Last month we looked at how to set up an esports society in your school, college or university. But what do you do once it’s up and running? How can you make it go from strength to strength and grow your member numbers?

Sam Hine, co-founder of Warwick Esports, the esports union of the University of Warwick, offers his top tips in this guest article.

 

1. Make friends within the NUEL and NSE

Staff within NSE and the NUEL are there to make running your society as easy as possible. Use all the resources they provide to their full extent, such as support for events, advice channels and career support.

Getting to know the lovely people that are part of these organisations makes communication easier – and exposing your strengths may mean you’re chosen for staff positions within these organisations, or to help out internally.

 

2. Keep active on socials

Update your social media regularly with game results, interact with players and post about events. This helps when it comes to bargaining with sponsors or your students’ union.

Showing off your events and results to the wider world not only means will more people know about your society, but it also gives you analytics to prove people care about who you are and what you’re doing.

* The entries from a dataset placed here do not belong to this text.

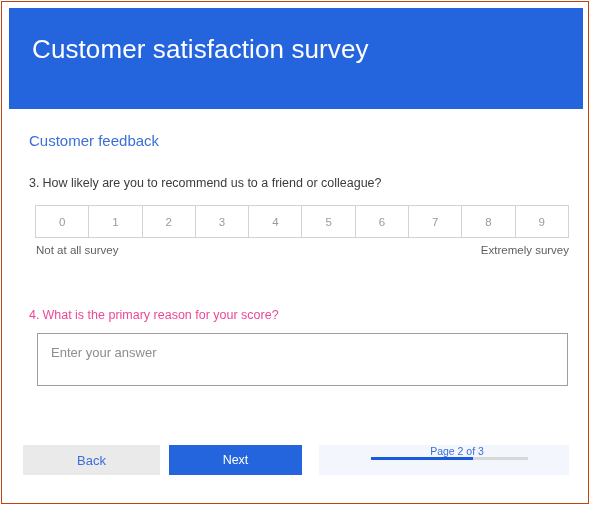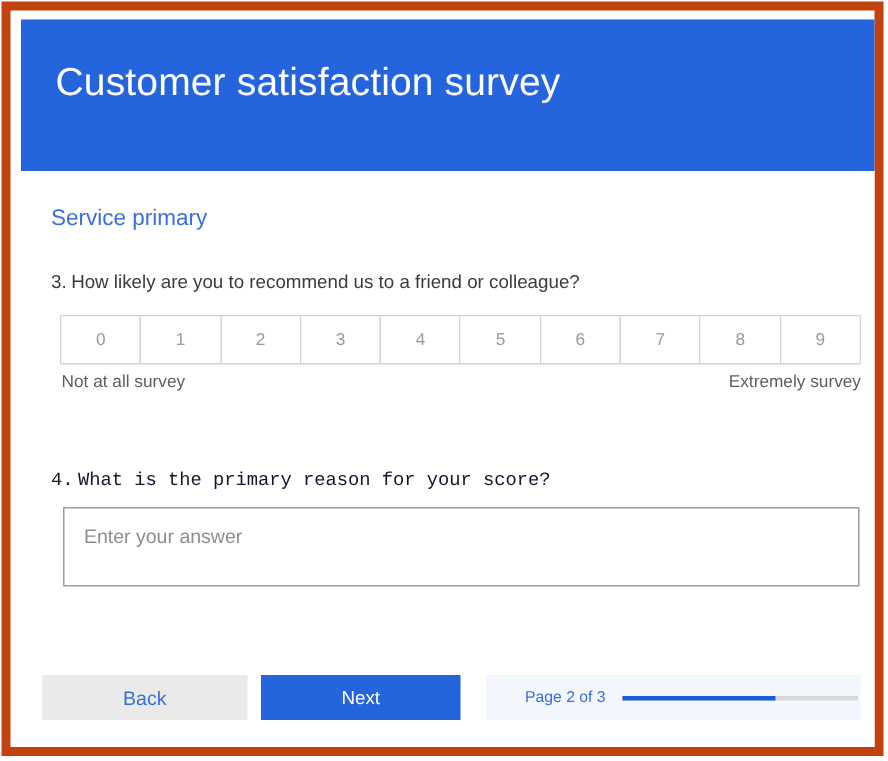--- a/index.html
+++ b/index.html
@@ -22,7 +22,7 @@
     width: 588px;
     height: 503px;
     background: #ffffff;
-    border: 6px solid #c2410c;
+    border: 1px solid #c2410c;
     box-sizing: border-box;
     overflow: hidden;
   }

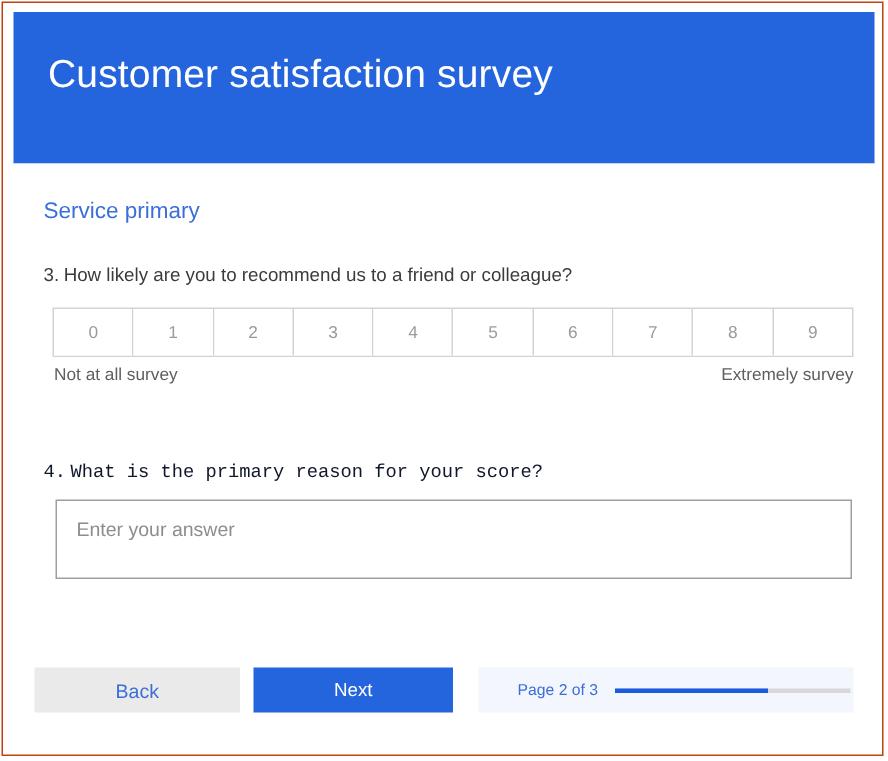--- a/index.html
+++ b/index.html
@@ -224,7 +224,7 @@
 
   <div class="form-body">
 
-    <div class="section-title">Service primary</div>
+    <div class="section-title">Customer feedback</div>
 
     <div class="question-3">
       <span class="q-num">3.</span><span>How likely are you to recommend us to a friend or colleague?</span>

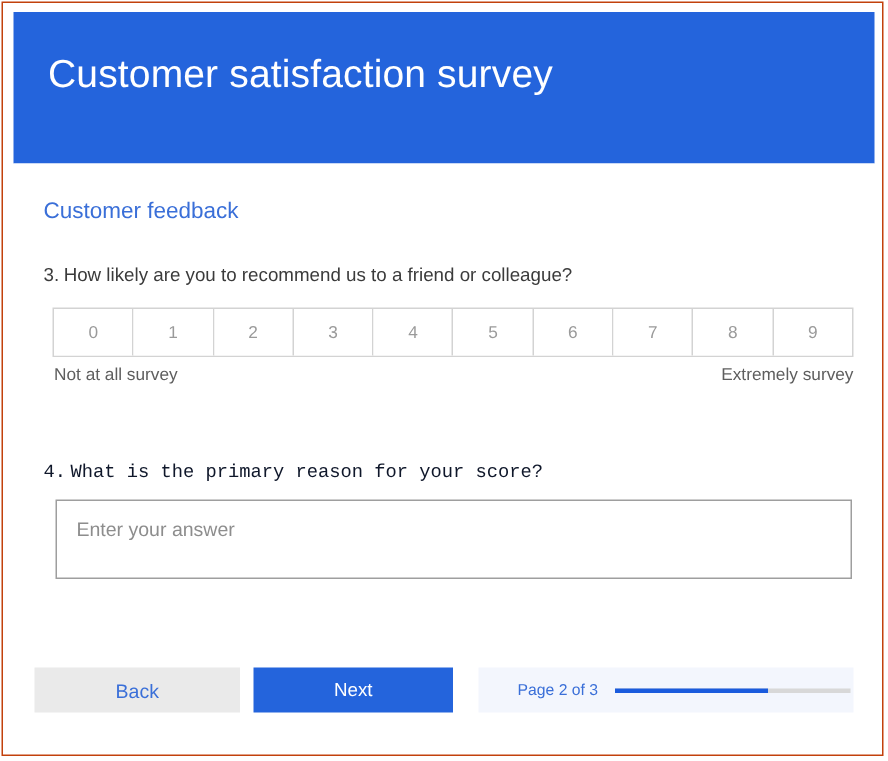--- a/index.html
+++ b/index.html
@@ -129,9 +129,8 @@
     top: 198px;
     font-size: 12.5px;
     line-height: 17px;
-    color: #0f172a;
-    white-space: nowrap;
-    font-family: Liberation Mono, monospace;
+    color: #ec4899;
+    white-space: nowrap;
   }
   .answer-box {
     position: absolute;

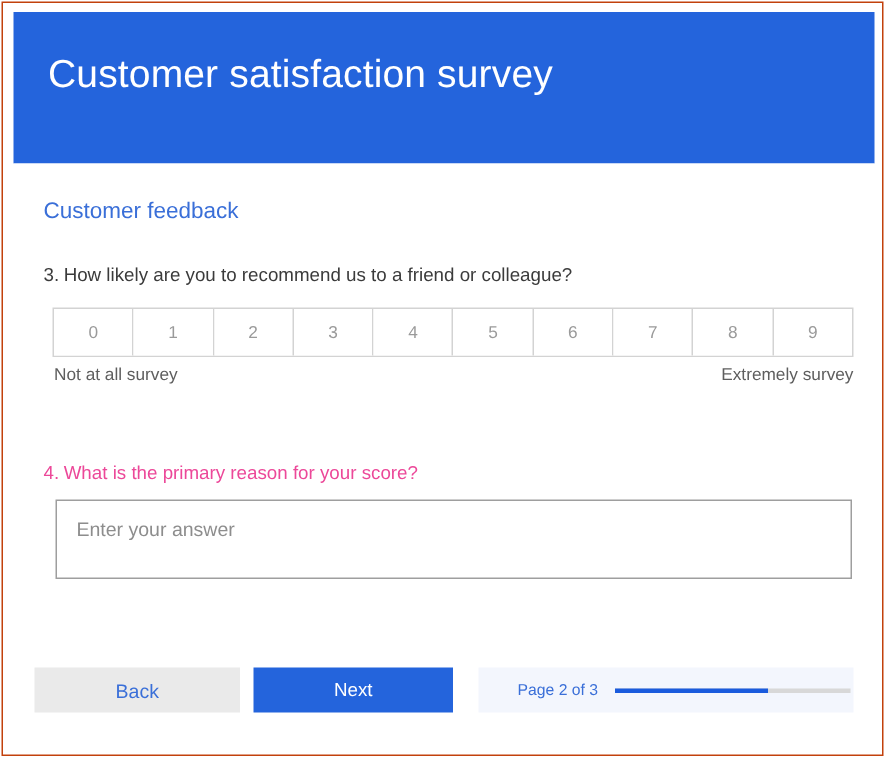--- a/index.html
+++ b/index.html
@@ -190,6 +190,7 @@
     background: #f3f6fd;
     display: flex;
     align-items: center;
+    flex-direction: column;
   }
   .progress-text {
     margin-left: 26px;

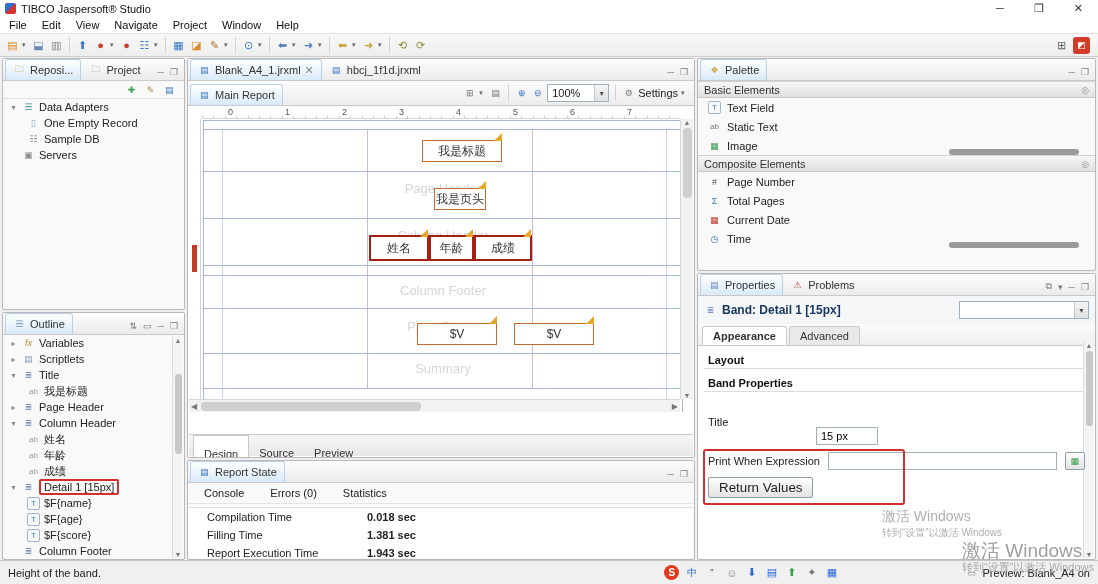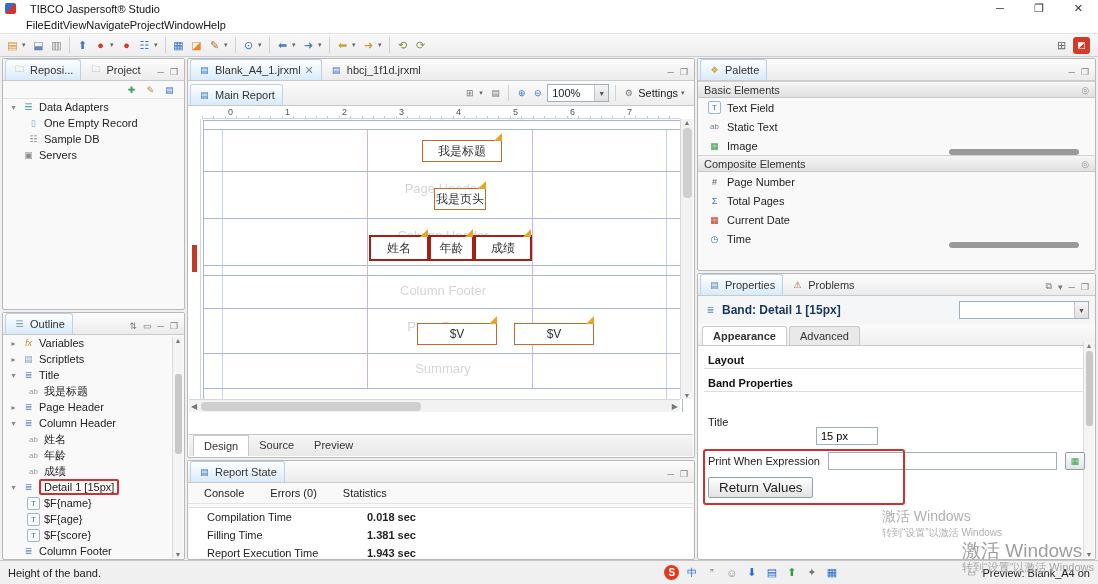--- a/index.html
+++ b/index.html
@@ -6,7 +6,7 @@
   html,body{width:1098px;height:584px}
   body{position:relative;font-family:"Liberation Sans",sans-serif;font-size:11px;color:#222;background:#f0f0f0;overflow:hidden}
   
-  .titlebar{height:17px;background:#fff;display:flex;align-items:center;gap:14px;padding:0 5px}
+  .titlebar{height:17px;background:#fff;display:flex;align-items:center;gap:5px;padding:0 5px}
   .appicon{width:11px;height:11px;background:linear-gradient(135deg,#2e6fd0 50%,#d6342a 50%);border-radius:2px}
   .title-text{font-size:11px;color:#111}
   .winbtns{margin-left:auto;display:flex;gap:30px;padding-right:10px;color:#333}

Keeping your society closed off to only your university, rather than interacting with the scene as a whole, does nothing to convince your students’ union (who may be focused on recruitment) or sponsors (who may be mainly focused on reach) to help you.

Twitch as well as Twitter is also included in this. The NUEL’s Twitch Student offering presents many benefits for student streamers as individuals, as well as the society as whole.

 

3. Scout coaches for your main teams

It is well known that all professional esports teams also have coaches to help guide the players, in terms of direction and areas of improvement. As well as performing better within the leagues – which you should be participating in as much as possible – you also give opportunities for coaches to get experience in a relatively non-high stakes environment.

 

4. Find members

You’ll want to find active and dedicated society members and encourage them to apply for a committee position next year.

All the hard work you put into a society becomes moot if your legacy is not continued. If you notice a particularly keen or involved member of the society (who attends most events, is interested in helping out even as a non-committee member for example), then it’s your responsibility to encourage them to apply to take your place.

You should also train whoever takes your position to help them be as effective as possible for the society.

 

5. Make sure your students’ union understands your success

One of NSE’s main aims upon their fruition was to talk more directly to students’ unions about esports societies, and the benefits they can provide students, as well as the wider community.

The first step is talking directly with NSE about how you can do this. They have a lot of experience in communicating with people outside of gaming culture, and explaining how your success can help translate into their success.

 

6. Have a recruitment plan for tournament participation

The difference in tournament enrollment numbers (for example in NSE and NUEL competitions) is mainly dependent on how a society markets itself to the student population.

Many people have a misconception that they may not be ‘good enough’ to compete, so they do not interact with the society or participate in tournaments. It is up to you to make sure your student population is aware that these opportunities exist for them, and that it is a great place to meet like-minded people.